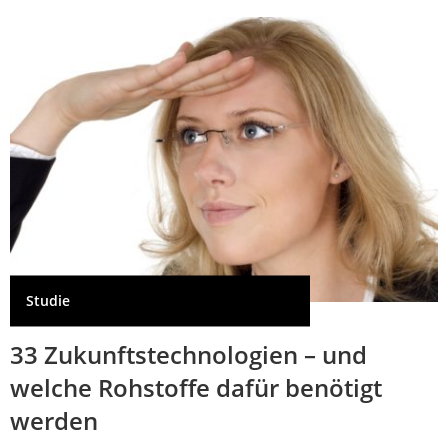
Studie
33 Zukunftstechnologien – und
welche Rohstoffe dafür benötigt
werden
--
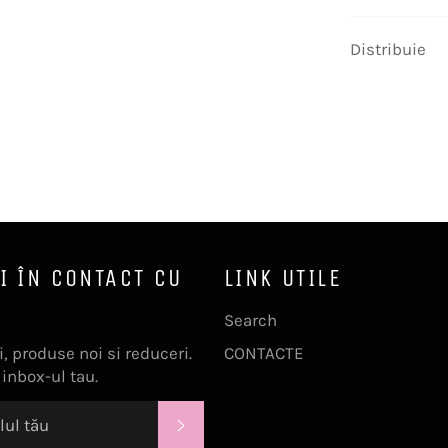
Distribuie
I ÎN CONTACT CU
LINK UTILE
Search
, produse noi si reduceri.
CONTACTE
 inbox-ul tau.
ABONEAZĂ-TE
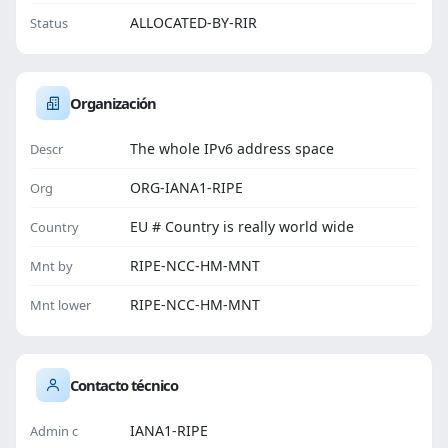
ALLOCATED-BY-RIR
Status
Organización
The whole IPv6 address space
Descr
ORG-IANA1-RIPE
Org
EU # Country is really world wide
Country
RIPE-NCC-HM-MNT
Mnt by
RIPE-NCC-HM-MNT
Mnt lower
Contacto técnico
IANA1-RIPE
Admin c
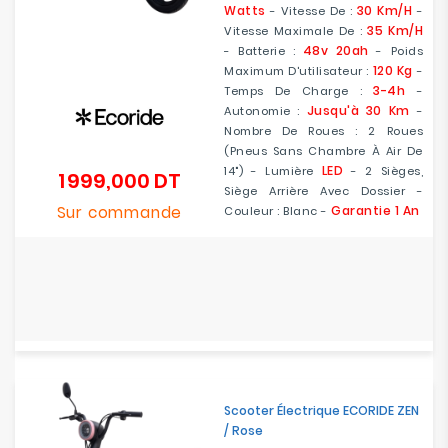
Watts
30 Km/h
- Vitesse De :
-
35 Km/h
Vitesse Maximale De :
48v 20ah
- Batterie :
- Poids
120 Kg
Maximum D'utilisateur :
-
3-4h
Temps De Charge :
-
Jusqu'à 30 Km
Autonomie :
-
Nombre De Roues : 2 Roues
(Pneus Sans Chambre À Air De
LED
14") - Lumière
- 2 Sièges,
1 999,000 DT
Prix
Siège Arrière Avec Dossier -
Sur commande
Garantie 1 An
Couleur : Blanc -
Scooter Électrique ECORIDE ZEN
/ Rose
--
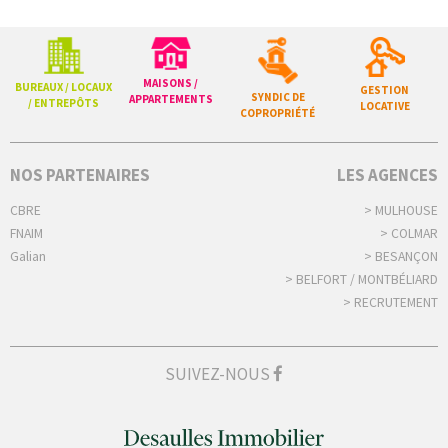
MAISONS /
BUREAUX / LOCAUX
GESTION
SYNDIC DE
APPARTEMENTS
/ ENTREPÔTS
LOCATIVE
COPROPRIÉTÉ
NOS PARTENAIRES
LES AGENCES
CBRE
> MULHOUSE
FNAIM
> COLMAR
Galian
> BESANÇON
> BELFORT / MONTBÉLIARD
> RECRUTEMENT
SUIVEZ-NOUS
--
-- Work to complete --
Select each line of the data above that contains the string "RIPE". Case counts.

-- Result for this exercise --
ORG-IANA1-RIPE
RIPE-NCC-HM-MNT
RIPE-NCC-HM-MNT
IANA1-RIPE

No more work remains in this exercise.